Nagashima started the 2006 season by winning his first domestic medal, taking bronze at the Japanese 2 × 500 championships, 0.610 points behind Joji Kato. Once more Nagashima was selected for the World Cup circuit, finishing in the top ten four times. Nagashima went home in December, forgoing the sprint World Cup race in Inzell like many of his compatriots, to win the Japanese sprint championships held in the last weekend of December 2005, tallying 141.985 points to finish just over 0.05 points ahead of silver medallist Yusuke Imai. The 500-metre-record-holder and Japanese champion, Kato, did not participate. However, at the World Sprint Championships in Heerenveen a month later, Imai was well ahead of Nagashima; Nagashima finished 22nd in the overall classification and was not in the top ten on any distance. Nagashima did beat Kato and Shimizu, however.

Nagashima then travelled to Turin and the 2006 Winter Olympics, but failed to place in the top ten, ending 13th as the third best Japanese skater, nearly 1.5 points behind winner Joey Cheek on the 2 × 500 metres. On the 1,000 metres, he was 32nd out of 37 finishers, nearly three seconds behind the winner. He finished the season by placing 18th in the final World Cup race, thus ending 14th in the overall 500 metre World Cup standings despite not turning up for the Inzell and Collalbo sprints.

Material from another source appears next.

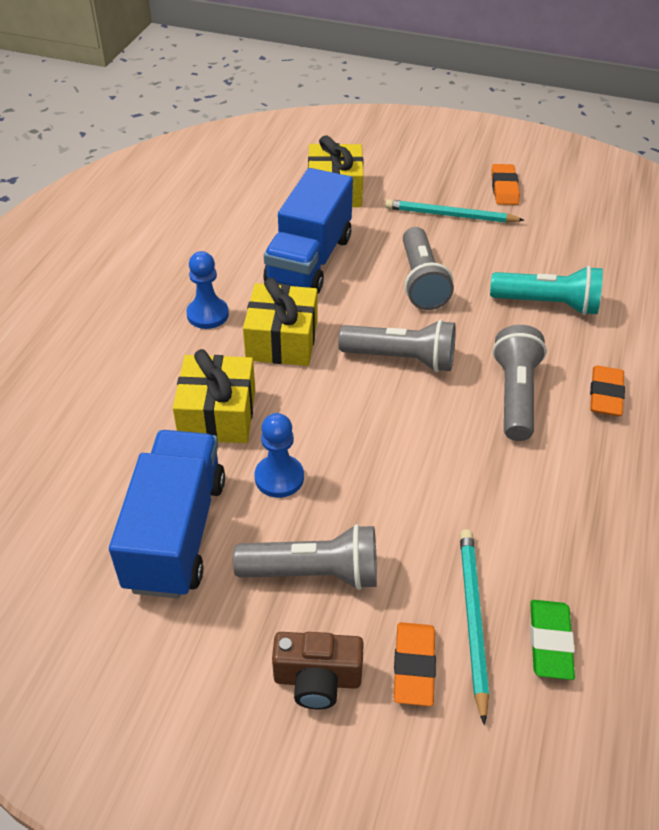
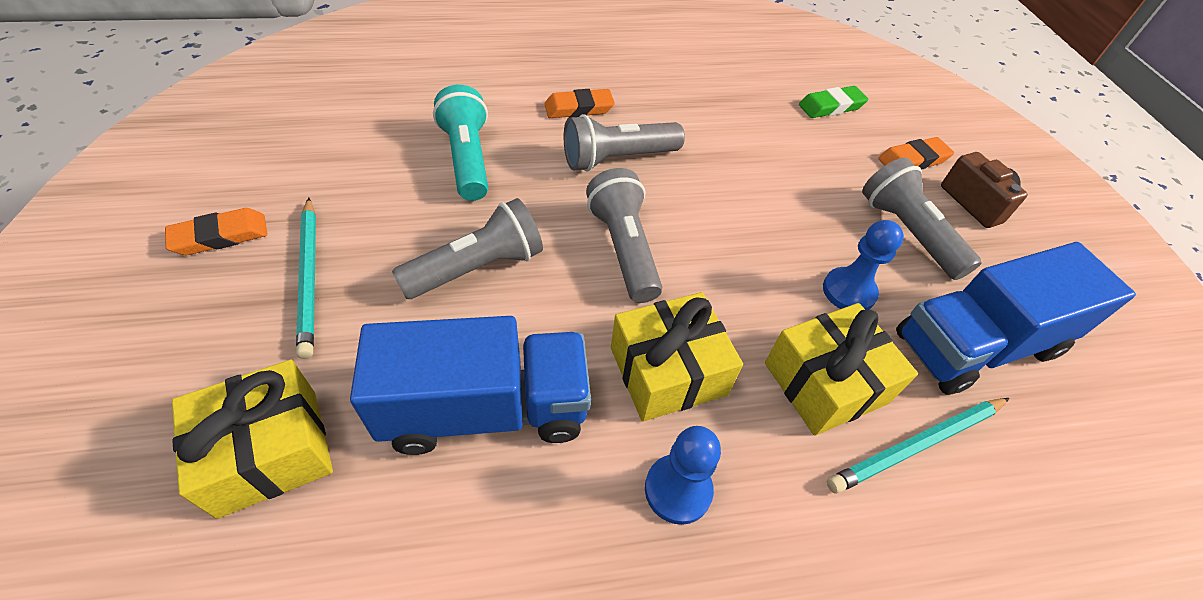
camera: 120 degrees left, 5 degrees up
(472, 619) = (852, 141): turquoise pencil -> turquoise pencil (917, 445)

The 2007 season started well for Nagashima, who won four important races. First, he won both the 2 × 500 and the 1000 metre events at the Japanese Single Distance Championships in October, thus allowing him to go to Thialf, Heerenveen, for the opening World Cup races. He won both 500 metre races, thus leading the World Cup overall standings, though his times (35.10 and 35.24) were well behind the track record at the time (34.82, Lee Kang-seok). He also achieved his best placing on the 1000 metres, with 12th in the first race.

He represented Japan at the 2010 Winter Olympics, and he won silver at the men's 500 metres.